> Qué trabajar:
a. Responde estas preguntas sobre el artículo sobre Davos:
(i) ¿En qué país se encuentra la población donde se celebró el foro?
(ii) ¿Qué porcentaje de crecimiento se pronosticó para este año?
(iii) ¿Qué dos presidentes de la época se mencionan al hablar del foro de 2007?
b. Resume, por favor, el artículo sobre Davos en dos oraciones.
c. Enumera todos los grupos que, según el artículo sobre Davos, se reunieron allí la semana pasada.

> Texto citado:
■ ■ ■ ■ ■ ■ ■

Por Decio Machado
Si
uno quiere analizar el estado de salud de algo tan antidemocrático como del
capitalismo global, necesariamente debe leer entre líneas lo que sucede en los
encuentros y ciclos de conferencias globales también muy antidemocráticos que
periódicamente organizan nuestras élites. Pues bien, el reciente foro económico
mundial realizado en la pequeña población suiza de Davos es uno de esos eventos
que nos permite ver el nivel de cinismo del 1% más privilegiado de nuestra
población mundial.
La
pasada semana las élites mundiales se reunieron en Davos, juntándose los CEOs
de las principales corporaciones mundiales, los más prominentes líderes
políticos internacionales, los periodistas que responden a los intereses de los
grandes grupos mediáticos globales, algunos sectores de la Academia funcionales
al sistema económico hegemónico e incluso algún que otro artista de Hollywood
que entre cocteles y miradas lascivas a la hija de algún mega-banquero intentó
comprender algo de lo que se decía a su alrededor.
La
imagen que se dio desde los Alpes suizos no pudo ser más reconfortante. Recordó
al Foro de Davos del año 2007, donde todo era optimismo. Allá, once años atrás,
presidentes de la época como Jacques Chirac o Tony Blair nos hablaban de
reducir sustantivamente la pobreza mundial, magnates del mundo tecnológico como
Bill Gates prometían donar centenares de millones para crear la vacuna contra
el SIDA, mientras CEOs globales y académicos de prestigio nos prometían tecnológicas
soluciones para cerrar el agujero en la capa de ozono y acabar con el proceso
de calentamiento global. Todo era perfecto… de no ser por el hecho de que unos
meses después ya se hizo innegable la existencia de una burbuja inmobiliaria que
terminó en la mayor crisis financiera de la historia del capitalismo tras el
crac de 1929.
En
Davos, la semana pasada, asistimos a la misma fiesta, lo cual indica nuevamente
que algo va mal. Se dijo que la economía mundial es ahora más fuerte y potente que
en ningún otro momento tras la crisis del 2008, pronosticándose un 3,9% de
crecimiento para este año. Los presidentes de las principales corporaciones
transnacionales aplaudieron las políticas de recortes fiscales de Estados
Unidos y el nuevo proceso de desregulación financiera emprendido por Donald Trump.

■ ■ ■ ■ ■ ■ ■

> Listado:
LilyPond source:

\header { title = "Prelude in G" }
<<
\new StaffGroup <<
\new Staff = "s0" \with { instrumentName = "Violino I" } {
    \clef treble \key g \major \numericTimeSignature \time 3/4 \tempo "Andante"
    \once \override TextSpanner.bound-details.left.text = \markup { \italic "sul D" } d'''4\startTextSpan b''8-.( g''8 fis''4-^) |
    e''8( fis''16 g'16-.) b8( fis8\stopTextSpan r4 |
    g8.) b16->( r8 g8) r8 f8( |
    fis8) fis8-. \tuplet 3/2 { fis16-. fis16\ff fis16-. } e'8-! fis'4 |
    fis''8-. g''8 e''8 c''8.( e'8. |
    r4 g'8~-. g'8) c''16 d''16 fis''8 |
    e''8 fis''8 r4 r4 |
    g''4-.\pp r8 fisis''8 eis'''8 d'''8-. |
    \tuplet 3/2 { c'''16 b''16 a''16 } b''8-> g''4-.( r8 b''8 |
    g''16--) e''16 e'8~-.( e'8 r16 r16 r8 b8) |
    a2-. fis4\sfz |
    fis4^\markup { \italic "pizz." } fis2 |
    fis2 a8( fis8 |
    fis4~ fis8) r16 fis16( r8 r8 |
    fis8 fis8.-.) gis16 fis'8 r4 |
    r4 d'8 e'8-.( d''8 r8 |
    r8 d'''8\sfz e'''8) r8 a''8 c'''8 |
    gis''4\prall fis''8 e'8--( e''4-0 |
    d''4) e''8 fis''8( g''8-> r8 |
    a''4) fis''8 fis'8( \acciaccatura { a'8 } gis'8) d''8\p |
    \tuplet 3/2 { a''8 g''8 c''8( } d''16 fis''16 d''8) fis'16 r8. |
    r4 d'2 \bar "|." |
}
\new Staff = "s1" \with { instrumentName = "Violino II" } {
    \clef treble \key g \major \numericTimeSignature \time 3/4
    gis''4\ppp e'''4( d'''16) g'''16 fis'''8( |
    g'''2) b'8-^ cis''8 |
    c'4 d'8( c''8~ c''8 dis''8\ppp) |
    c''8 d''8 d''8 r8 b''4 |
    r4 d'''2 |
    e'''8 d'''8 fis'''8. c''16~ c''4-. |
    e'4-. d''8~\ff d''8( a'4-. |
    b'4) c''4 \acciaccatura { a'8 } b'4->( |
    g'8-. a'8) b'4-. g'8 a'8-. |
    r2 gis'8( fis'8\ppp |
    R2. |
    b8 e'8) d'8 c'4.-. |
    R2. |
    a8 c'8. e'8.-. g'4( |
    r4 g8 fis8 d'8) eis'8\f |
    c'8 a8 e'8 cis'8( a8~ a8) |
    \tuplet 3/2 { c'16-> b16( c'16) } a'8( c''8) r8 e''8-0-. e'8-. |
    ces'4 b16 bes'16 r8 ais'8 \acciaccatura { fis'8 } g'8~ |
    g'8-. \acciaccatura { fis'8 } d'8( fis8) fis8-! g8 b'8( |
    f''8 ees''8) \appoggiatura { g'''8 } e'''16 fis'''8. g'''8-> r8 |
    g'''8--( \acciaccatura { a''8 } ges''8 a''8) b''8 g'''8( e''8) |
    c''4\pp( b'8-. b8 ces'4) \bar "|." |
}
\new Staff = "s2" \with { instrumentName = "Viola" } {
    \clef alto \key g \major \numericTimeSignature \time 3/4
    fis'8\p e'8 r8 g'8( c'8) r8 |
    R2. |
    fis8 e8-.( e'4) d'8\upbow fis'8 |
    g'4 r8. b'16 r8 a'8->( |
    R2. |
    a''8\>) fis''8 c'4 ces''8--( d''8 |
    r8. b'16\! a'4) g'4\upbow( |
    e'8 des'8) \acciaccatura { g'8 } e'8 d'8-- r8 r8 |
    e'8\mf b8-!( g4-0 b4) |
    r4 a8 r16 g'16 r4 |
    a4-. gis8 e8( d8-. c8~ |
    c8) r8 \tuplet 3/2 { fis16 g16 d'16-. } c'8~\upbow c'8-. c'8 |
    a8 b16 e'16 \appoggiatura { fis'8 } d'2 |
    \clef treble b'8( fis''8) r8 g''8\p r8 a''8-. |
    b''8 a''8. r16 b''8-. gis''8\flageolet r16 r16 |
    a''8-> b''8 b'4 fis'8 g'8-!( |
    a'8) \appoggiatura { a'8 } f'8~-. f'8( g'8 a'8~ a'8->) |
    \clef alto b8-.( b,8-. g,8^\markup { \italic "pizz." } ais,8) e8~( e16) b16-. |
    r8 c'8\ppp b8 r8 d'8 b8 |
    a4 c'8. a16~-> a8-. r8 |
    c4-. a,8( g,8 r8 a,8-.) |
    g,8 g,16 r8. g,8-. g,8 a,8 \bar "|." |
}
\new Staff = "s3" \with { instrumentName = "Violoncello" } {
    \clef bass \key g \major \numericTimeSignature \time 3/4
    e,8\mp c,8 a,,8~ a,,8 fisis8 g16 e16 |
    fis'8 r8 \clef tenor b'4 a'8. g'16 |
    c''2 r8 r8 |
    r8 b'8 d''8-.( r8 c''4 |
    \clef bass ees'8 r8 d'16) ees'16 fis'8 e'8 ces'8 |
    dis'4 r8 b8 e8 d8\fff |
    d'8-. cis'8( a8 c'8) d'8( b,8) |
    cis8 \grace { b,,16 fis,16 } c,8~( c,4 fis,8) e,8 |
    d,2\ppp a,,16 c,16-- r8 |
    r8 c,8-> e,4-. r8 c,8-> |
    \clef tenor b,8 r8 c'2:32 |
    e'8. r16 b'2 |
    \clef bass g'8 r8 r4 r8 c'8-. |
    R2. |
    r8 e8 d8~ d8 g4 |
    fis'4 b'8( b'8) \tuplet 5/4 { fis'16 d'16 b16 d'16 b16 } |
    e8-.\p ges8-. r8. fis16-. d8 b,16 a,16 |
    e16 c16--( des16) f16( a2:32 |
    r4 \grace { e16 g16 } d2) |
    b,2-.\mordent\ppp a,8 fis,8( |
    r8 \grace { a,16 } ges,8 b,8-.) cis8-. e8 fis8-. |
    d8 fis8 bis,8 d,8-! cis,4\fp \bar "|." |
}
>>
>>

■ ■ ■ ■ ■ ■ ■

> Soluciones:
a.
(i) En Suiza.
(ii) Un 3,9%.
(iii) Jacques Chirac y Tony Blair.

b. El autor sostiene que el reciente foro económico de Davos, donde se reunieron las élites mundiales, deja ver el cinismo del 1% más privilegiado. Compara el optimismo de este año, con un crecimiento previsto del 3,9% y aplausos a los recortes fiscales y la desregulación financiera de Trump, con el del foro de 2007, al que siguió la mayor crisis financiera desde el crac de 1929, y concluye que algo va mal.

c.
- Los CEOs de las principales corporaciones mundiales
- Los más prominentes líderes políticos internacionales
- Los periodistas que responden a los intereses de los grandes grupos mediáticos globales
- Algunos sectores de la Academia funcionales al sistema económico hegemónico
- Algún que otro artista de Hollywood